> EXERCISE GOAL
All lines from the one with "(878, 339) none -> [89,390,110,408] ✓" to the end of the data: return those exactly, and only those.

> Image comparison data
+ + + +

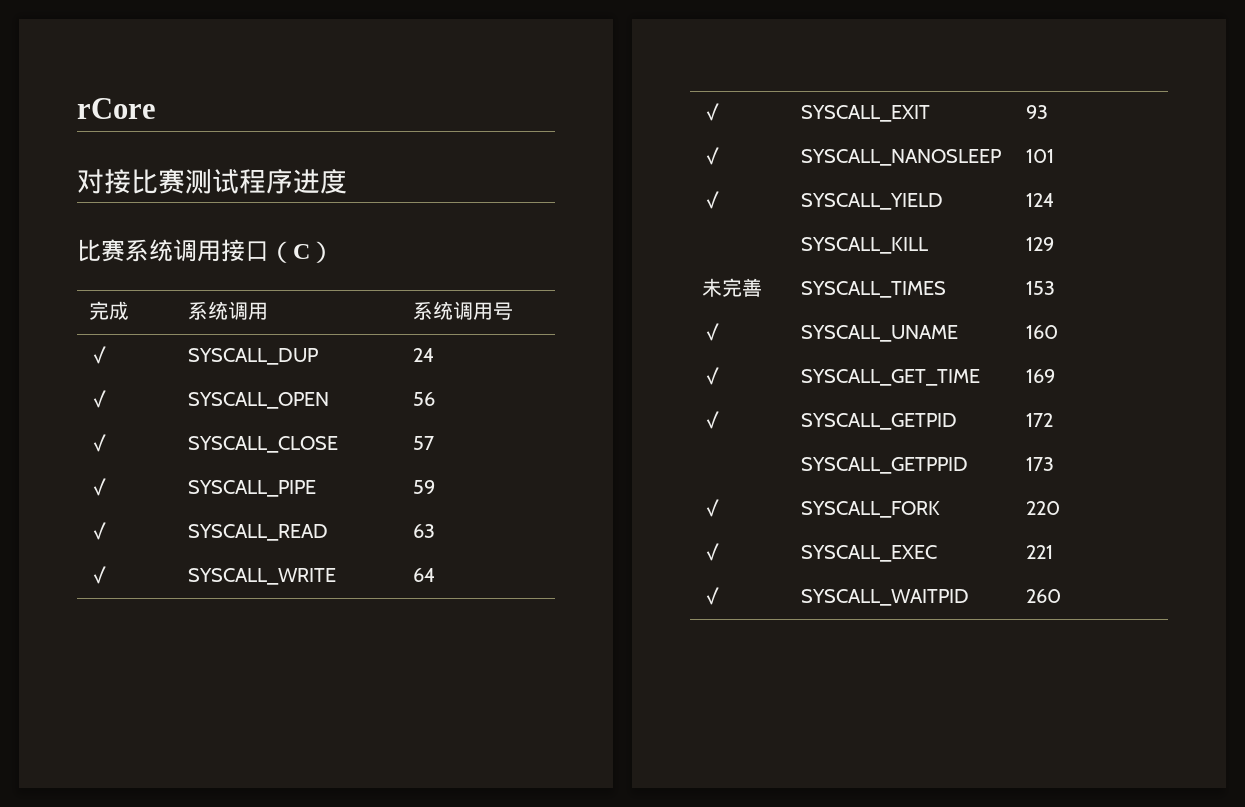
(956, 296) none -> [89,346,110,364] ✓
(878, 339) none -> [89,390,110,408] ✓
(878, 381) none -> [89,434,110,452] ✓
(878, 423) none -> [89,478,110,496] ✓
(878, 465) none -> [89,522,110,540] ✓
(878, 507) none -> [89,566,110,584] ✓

+ + + +

> PROBLEM SOLUTION
(878, 339) none -> [89,390,110,408] ✓
(878, 381) none -> [89,434,110,452] ✓
(878, 423) none -> [89,478,110,496] ✓
(878, 465) none -> [89,522,110,540] ✓
(878, 507) none -> [89,566,110,584] ✓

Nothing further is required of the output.